The task
Search the entries for the word "with" and return every line where it is found.

Data extracts
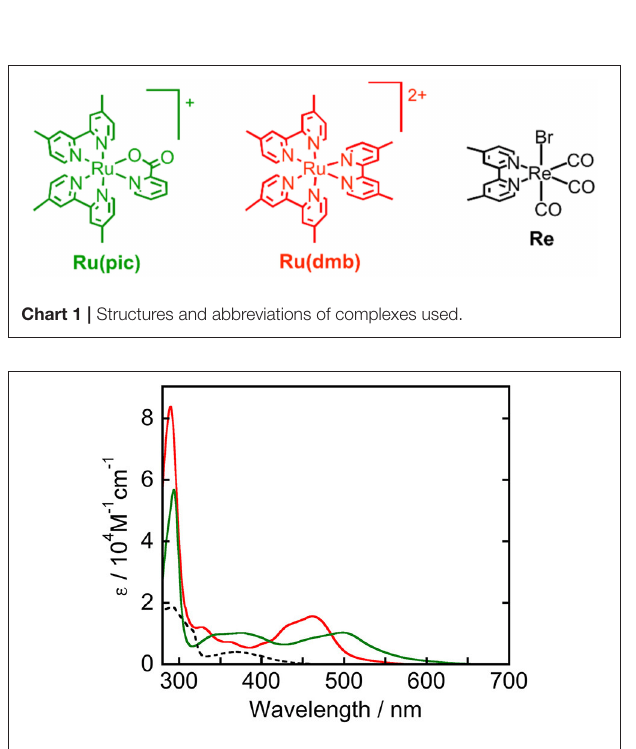
Frontiers in Chemistry |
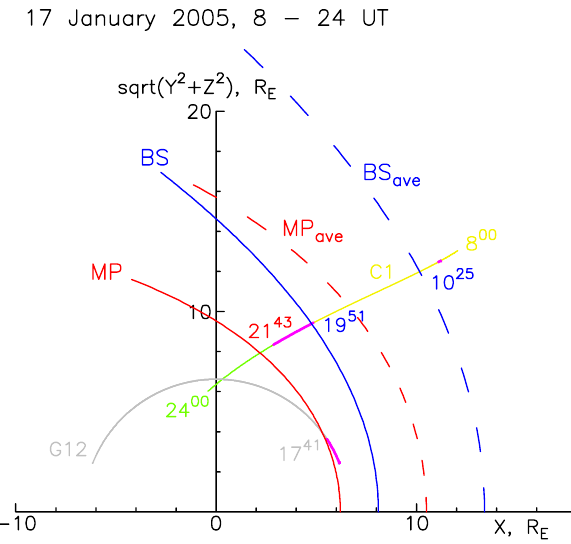
Fig. 2. Cluster 1 inbound trajectory and GOES 12 orbit in cylindri- cal coordinates. Sections in the magnetosheath are marked in lilac. Yellow sections: in interplanetary field. Green line for C1, gray line for G12: in magnetosphere. BS2 model (Cairns et al., 1995; Far- ris and Russell, 1994) bow shock is shown by blue line and MP1 model (Shue et al., 1998) magnetopause by red line: dashed curves for average solar wind parameters, solid curves calculated with pa- rameters around 17:40UT when G12 reentered the magnetosphere. Times of bow shock and magnetopause crossings are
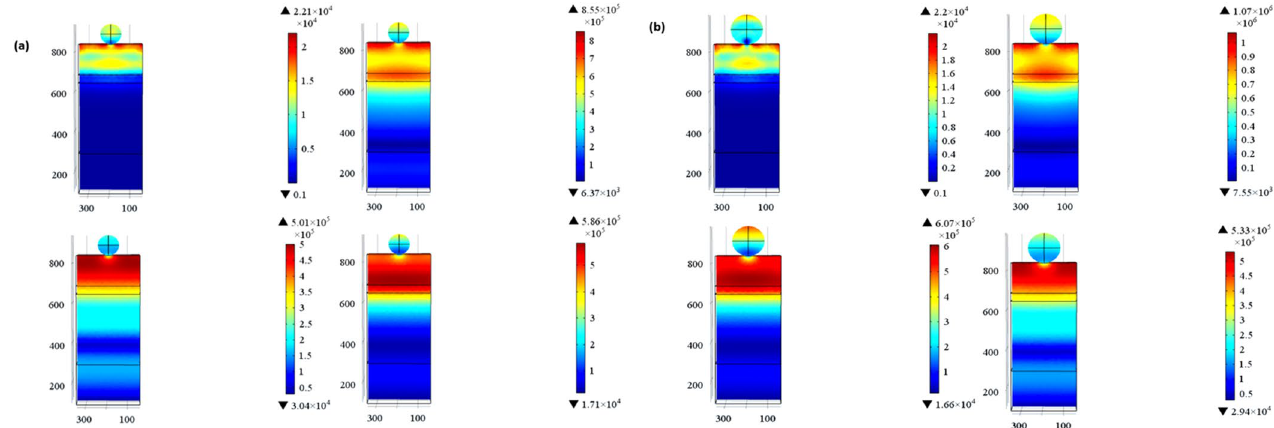
Figure 6. Electric field profiles of the ZrN-decorated PSCs: ZrN radii ( a ) 50 nm ( b ) 75 nm, and ( c ) 100 nm at wavelengths of 300 nm, 800 nm, 1000 nm, and 1200 nm, respectively.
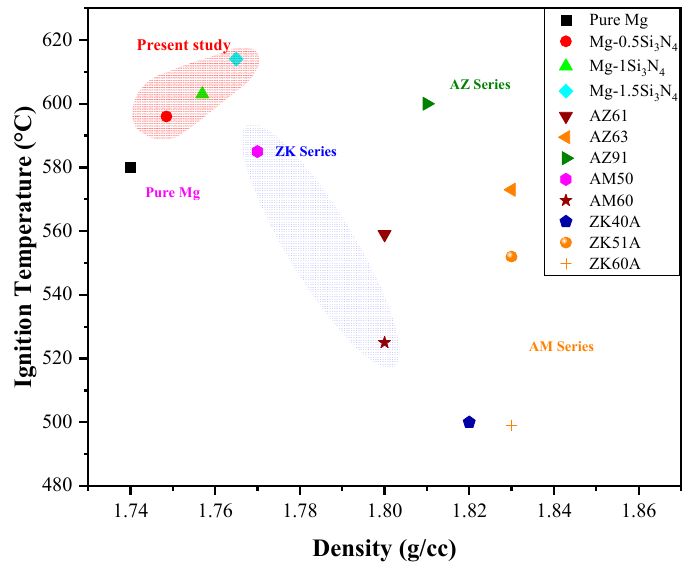
Figure 5. Ignition temperatures of widely available magnesium alloys [29], in comparison to the current study.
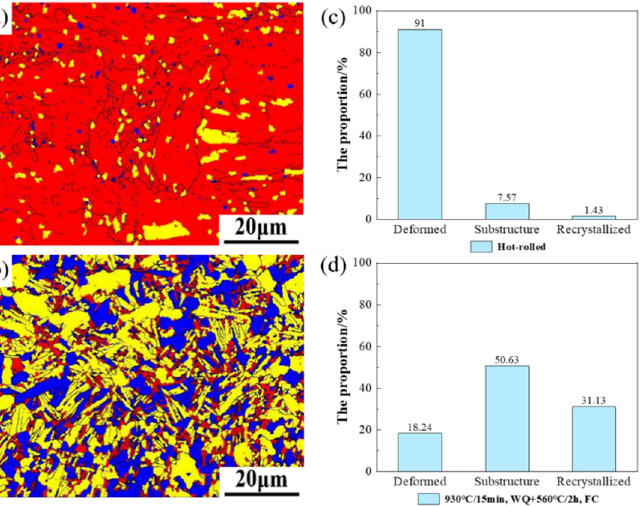
Figure 11. Recrystallized (blue), substructure (yellow), and deformed (red) grains in TC4 alloy: ( a ) and ( c ) Hot-rolled; ( b ) and ( d ) 930 °C/15 min, WQ + 560 °C/2 h, FC. ( a , c ) Hot-rolled; ( b , d ) 930 ◦ C/15 min, WQ + 560 ◦ C/2 h,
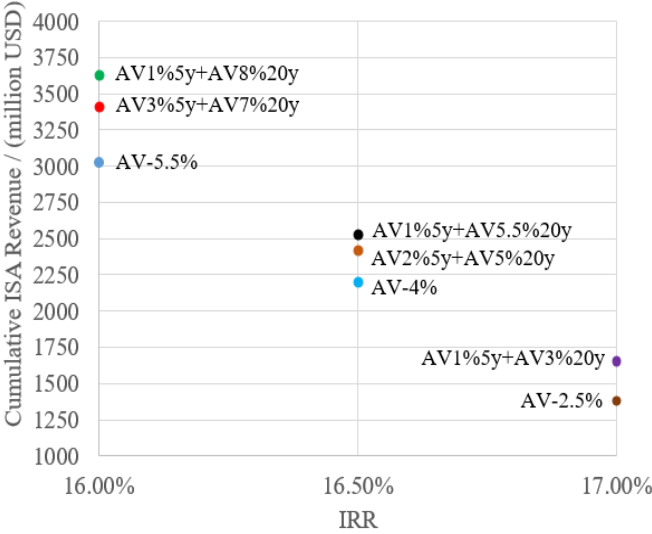
Figure 10. IRR and cumulative ISA revenue with different payment systems.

Problem solution
Fig. 2. Cluster 1 inbound trajectory and GOES 12 orbit in cylindri- cal coordinates. Sections in the magnetosheath are marked in lilac. Yellow sections: in interplanetary field. Green line for C1, gray line for G12: in magnetosphere. BS2 model (Cairns et al., 1995; Far- ris and Russell, 1994) bow shock is shown by blue line and MP1 model (Shue et al., 1998) magnetopause by red line: dashed curves for average solar wind parameters, solid curves calculated with pa- rameters around 17:40UT when G12 reentered the magnetosphere. Times of bow shock and magnetopause crossings are
Figure 10. IRR and cumulative ISA revenue with different payment systems.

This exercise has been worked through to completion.